That the ghost theory arises not only from dreams, but is also suggested by hallucinations and hypnagogic visions is very probable. In various parts of the world savages have been described as having visions of remarkably coherent and convincing vividness that seem not to have been dreams.[180] But such experiences, even when artificially induced by fasting or drugs (as happens among many tribes), are rare in comparison with dreams; and to the influence of dreams upon these savage beliefs there is abundant testimony. With some tribes dreams are treated as part of their objective experience; so that to be injured by your neighbour in a dream is just ground for avenging yourself as soon as you wake; and to see a dead man in a dream is, therefore, clear proof of his continued existence, and that either he has come to the dreamer or the dreamer has gone to visit him.
+ + + +
- _What you have to do_: Please resume the passage above on dreams and the ghost theory, carrying it on from its last sentence.
+ + + +
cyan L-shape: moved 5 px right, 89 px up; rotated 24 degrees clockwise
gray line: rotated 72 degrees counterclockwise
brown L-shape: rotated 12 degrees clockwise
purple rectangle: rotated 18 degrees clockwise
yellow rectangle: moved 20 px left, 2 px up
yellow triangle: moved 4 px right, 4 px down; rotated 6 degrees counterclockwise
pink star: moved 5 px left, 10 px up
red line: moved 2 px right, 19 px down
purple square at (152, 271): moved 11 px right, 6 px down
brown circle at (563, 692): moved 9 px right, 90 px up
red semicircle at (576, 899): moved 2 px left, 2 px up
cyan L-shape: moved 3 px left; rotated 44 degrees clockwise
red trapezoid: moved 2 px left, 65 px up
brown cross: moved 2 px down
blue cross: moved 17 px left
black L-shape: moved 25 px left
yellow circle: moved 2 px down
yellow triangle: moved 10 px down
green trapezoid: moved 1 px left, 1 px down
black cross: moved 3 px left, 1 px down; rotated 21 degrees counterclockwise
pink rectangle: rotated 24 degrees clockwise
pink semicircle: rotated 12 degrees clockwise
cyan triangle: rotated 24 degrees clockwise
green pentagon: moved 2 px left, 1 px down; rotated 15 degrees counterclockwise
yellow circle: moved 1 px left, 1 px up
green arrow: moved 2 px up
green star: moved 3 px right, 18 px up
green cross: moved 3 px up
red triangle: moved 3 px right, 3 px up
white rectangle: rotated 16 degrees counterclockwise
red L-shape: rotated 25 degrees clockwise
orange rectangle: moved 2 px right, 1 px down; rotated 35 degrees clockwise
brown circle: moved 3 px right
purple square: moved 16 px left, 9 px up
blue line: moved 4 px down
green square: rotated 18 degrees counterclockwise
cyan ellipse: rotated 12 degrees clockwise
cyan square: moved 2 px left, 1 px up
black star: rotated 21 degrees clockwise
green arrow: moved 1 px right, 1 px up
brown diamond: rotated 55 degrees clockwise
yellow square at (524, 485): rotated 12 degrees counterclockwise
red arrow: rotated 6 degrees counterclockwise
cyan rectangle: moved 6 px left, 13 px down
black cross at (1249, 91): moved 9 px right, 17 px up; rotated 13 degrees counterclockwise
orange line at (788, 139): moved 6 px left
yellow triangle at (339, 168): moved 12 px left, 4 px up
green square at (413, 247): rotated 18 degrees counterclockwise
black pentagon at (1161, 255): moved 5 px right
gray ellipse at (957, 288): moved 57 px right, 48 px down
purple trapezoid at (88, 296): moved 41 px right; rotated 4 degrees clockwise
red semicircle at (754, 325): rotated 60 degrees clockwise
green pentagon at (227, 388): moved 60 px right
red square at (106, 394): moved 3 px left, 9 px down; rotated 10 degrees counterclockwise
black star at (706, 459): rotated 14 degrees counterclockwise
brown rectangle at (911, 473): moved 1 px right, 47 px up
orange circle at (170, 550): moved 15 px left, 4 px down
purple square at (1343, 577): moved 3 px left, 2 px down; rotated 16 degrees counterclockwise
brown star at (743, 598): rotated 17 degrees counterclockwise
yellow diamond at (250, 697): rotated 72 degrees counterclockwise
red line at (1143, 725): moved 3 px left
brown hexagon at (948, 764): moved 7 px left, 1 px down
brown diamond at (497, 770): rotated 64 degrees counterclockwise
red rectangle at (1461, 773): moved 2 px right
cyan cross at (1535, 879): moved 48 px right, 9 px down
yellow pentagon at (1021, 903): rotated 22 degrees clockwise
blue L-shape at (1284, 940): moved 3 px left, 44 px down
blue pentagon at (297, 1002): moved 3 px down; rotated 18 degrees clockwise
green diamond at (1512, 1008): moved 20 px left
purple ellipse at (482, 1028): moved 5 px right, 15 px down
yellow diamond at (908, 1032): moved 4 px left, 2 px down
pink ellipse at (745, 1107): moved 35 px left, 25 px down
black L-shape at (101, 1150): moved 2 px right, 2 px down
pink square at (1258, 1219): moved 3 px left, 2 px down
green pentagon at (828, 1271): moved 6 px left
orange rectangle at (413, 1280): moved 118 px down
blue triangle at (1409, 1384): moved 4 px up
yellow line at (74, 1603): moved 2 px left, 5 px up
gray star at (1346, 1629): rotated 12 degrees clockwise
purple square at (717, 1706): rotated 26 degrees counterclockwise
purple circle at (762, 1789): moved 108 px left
+ + + +
- _The answer_:
Thus Sir Everard im Thurn says of the native of Guiana, his dreams are as real as any events of his waking life; his dream-actions are done by his spirit: in dreams he continues to see the dead—that is, their spirits.[181] Similarly, the Lengua Indians (W. of R. Paragua) have great faith in dreams; wherein the spirit is believed to leave the body and to do in fact what is dreamed.[182] According to the Cherokees, to dream of being bitten by a snake requires the same treatment as actual snake-bite; else (perhaps years later) the same inflammation will appear in the wounded spot, with the same consequences.[183] The Motu hold that sua (ghosts or spirits) are seen in dreams, and that when a man sleeps his own sua leaves his body.[184] “The Lifuans believe in the reality of what is seen in a dream, and are influenced by it. Their dead ancestors appeared in dreams.”[185] And the Polynesians of Manatuki thought that “dreams were occasioned by the spirit going to the places seen in them.”[186] Many more of such witnesses might be cited.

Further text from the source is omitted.